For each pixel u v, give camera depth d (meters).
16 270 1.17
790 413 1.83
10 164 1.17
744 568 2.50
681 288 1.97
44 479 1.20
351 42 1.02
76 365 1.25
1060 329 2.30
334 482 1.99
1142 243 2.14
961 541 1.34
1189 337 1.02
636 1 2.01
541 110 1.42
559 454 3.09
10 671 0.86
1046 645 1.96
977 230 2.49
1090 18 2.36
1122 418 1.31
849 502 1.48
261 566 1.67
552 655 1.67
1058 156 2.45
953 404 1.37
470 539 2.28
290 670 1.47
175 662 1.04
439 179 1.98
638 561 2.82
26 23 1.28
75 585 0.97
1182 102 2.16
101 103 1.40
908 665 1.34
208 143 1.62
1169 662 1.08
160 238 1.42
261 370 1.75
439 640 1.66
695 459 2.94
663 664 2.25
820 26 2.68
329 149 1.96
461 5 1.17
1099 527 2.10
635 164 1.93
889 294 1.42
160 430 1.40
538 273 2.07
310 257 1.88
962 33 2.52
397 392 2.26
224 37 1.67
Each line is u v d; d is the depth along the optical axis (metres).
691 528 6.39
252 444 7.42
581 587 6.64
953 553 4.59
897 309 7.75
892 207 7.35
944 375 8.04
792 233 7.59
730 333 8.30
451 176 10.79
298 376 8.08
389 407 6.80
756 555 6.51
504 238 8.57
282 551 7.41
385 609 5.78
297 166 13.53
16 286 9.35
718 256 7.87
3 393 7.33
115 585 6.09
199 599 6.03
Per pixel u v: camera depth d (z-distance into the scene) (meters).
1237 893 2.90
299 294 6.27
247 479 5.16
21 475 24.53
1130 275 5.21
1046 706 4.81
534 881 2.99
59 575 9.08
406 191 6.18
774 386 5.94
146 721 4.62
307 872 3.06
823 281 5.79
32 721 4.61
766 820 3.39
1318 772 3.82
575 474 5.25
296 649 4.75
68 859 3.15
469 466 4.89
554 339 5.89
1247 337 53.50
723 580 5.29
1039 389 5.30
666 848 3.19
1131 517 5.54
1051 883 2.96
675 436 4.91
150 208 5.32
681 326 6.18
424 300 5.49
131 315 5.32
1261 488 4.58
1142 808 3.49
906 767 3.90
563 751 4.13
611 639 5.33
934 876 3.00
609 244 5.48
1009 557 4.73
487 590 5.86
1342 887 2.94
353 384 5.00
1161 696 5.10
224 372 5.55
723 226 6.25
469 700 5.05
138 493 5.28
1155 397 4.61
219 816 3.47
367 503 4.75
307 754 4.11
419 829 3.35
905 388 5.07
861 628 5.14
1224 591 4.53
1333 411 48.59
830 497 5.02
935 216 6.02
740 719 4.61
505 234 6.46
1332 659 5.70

--------------------

◆ **Problem**
If a line in the listing contains the string "depth", copy it.

◆ **Solution to this exercise**
For each pixel u v, give camera depth d (meters).
Each line is u v d; d is the depth along the optical axis (metres).
Per pixel u v: camera depth d (z-distance into the scene) (meters).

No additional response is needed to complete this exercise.